Retains the relative frequency of words

4.4 Term Frequency-Inverse Document Frequency (TF-IDF) Strategy

$IDF(t)=log_e\frac{\sf Total \space number \space of \space documents}{\sf Number \space of \space documents \space with \space term \space t \space in \space it}$

Example of IDF values

[ln(2/1), ln(2/2), ln(2/2), ln(2/1), ln(2/2), ln(2/1), ln(2/1), ln(2/1), ln(2/1)]

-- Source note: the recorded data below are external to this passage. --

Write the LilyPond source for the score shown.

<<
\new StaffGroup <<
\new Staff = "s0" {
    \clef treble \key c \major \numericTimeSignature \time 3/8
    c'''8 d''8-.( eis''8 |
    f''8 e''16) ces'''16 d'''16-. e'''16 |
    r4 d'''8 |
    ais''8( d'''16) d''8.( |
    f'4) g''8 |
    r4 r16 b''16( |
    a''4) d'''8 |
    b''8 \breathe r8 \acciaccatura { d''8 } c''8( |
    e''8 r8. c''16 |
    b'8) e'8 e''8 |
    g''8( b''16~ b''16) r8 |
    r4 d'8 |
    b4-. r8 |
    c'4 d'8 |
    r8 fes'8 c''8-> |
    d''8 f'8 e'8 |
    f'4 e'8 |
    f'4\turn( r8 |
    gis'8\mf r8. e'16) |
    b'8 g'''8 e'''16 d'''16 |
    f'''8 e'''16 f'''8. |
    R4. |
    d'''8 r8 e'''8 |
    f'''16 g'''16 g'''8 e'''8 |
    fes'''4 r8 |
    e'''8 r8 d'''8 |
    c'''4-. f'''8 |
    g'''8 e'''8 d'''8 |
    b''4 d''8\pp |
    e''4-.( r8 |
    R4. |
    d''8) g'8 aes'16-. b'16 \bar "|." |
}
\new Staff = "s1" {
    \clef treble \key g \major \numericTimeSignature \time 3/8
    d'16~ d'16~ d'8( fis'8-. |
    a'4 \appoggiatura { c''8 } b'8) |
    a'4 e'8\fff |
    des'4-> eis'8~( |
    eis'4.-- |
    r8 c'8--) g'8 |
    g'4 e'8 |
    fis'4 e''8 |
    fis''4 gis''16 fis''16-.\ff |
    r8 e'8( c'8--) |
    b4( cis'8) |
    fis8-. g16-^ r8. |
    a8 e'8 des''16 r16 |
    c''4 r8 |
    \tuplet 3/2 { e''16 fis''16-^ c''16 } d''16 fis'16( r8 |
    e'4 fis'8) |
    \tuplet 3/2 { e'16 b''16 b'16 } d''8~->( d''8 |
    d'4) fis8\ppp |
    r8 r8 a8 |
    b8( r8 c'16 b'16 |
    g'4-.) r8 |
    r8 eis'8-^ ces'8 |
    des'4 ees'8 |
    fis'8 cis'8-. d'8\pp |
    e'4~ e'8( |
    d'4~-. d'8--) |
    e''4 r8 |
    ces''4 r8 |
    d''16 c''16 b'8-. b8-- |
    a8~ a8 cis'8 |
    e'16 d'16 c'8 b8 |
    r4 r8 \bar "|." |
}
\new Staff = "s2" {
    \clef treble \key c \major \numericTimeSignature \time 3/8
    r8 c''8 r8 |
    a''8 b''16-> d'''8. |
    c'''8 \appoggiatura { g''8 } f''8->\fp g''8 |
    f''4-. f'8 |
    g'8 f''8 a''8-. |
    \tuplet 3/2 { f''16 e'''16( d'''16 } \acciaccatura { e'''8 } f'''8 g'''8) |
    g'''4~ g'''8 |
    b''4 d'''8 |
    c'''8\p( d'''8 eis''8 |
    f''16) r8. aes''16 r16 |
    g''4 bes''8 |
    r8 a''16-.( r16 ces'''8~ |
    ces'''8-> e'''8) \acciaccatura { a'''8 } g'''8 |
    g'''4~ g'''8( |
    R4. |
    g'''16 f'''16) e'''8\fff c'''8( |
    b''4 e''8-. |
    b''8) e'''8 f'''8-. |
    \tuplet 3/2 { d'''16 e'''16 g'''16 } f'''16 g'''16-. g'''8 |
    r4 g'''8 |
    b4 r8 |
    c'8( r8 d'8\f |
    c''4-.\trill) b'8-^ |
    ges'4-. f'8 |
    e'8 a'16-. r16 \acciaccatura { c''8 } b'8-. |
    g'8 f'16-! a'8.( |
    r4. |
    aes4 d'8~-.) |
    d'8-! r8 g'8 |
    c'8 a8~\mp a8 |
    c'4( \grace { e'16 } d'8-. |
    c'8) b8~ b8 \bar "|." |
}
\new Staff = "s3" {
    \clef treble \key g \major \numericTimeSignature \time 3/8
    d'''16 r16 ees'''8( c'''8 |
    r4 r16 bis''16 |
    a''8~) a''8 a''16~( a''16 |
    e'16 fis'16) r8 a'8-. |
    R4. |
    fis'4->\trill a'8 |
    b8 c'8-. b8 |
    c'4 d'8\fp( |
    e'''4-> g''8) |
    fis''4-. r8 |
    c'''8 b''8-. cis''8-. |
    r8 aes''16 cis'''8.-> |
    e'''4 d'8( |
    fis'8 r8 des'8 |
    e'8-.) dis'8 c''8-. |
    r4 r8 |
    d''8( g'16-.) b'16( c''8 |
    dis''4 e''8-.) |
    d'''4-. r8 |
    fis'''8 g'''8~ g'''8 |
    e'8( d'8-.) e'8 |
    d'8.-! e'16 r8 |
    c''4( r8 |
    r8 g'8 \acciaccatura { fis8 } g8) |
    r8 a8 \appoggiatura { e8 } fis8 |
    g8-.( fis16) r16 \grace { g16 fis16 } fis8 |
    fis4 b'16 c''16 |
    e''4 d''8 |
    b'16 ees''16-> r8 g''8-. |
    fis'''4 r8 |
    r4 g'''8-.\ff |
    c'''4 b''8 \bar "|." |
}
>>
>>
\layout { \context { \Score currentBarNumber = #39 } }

→ [0.69, 0.0, 0.0, 0.69, 0.0, 0.69, 0.69, 0.69, 0.69]

TF-IDF:
(1) [0.12*0.69, 0.25*0.00, 0.12*0.00, 0.25*0.69, 0.12*0.00, 0.12*0.69, 0.00*0.69, 0.00*0.69, 0.00*0.69]
→[0.08, 0.00, 0.00, 0.17, 0.00, 0.08, 0.00, 0.00, 0.00]

(2) [0.00*0.69, 0.16*0.00, 0.16*0.00, 0.00*0.69, 0.16*0.00, 0.00*0.69, 0.16*0.69, 0.16*0.69, 0.16*0.69]
→[0.00, 0.00, 0.00, 0.00, 0.00, 0.00, 0.11, 0.11, 0.11]

dinimishes the weight of words with high occurrence rate

5. Bag of N-Grams

Bag of n-grams is an augmented model that generates a vector from a text as combinations of words appear in a specific order.
→ the use of larger n-gram results in extesively lengthened vectors

6. Doc2Vec

Doc3Vec uses a special token D at the beginning of the text which represents the whole sequence, in accordance with the distributional hypothesis:
"words that occur in the same contexts tend to have similar meanings".

7. Biodirectional Encoder Representations from Transformer (BERT)

BERT produces a vector which represents the whole sequence via token[CLS], and for every token in the sequence.

8. Sentence BERT (SBERT)

SBERT is a variant of BERT which specialises in the efficient comparison of sentences with following technique:

use the siamese and triplet network structure
→derive semantically meaningful sentence embedding
use the cosine similarity to compare the sentences
Training Architecture of SBERT

Inference Process With SBERT

9. InferSent (by Facebook)

InferSent is a sentence embedding method that provides semantic sentence representations.
It consists of training NN encoders of different architectures such as GRUs,LSTMs, and BiLSTMs on the Standford Natural Language Inference task.